Text excerpt —
++++++++

Career Advice

Who You Lose on the Path to “Success”

Written by RippleMatch | Mar 1, 2017 2:59:00 PM

The summer before my junior year of high school, I flew across the Pacific Ocean and touched down on North American soil after a shaky landing at the Ottawa MacDonald-Cartier International Airport. I was fifteen years old, alone, and without a return ticket. The border control officer glanced at the birthdate on my passport and, brows furrowed, scrutinized me through the glass panel.

 

“Can I see your parental consent letter?” he asked. Damn it. “I didn’t know I needed one,” I fumbled. He nodded sternly and scribbled something on my customs form that, despite its illegibility, clearly boded nothing pleasant. He handed my passport back to me. “The Immigration Office, Miss, to your left.”

++++++++

Dataset extract —
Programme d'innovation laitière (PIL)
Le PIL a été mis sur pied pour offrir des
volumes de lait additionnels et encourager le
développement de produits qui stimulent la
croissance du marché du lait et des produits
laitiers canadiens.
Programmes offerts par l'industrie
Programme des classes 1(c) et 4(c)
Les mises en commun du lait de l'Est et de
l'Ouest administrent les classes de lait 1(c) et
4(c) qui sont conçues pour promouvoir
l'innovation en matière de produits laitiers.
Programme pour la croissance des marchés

++++++++

Instructions to follow — In the career advice excerpt, at which airport does the writer land? The listing has nothing to do with the text.

Answer space — The Ottawa MacDonald-Cartier International Airport.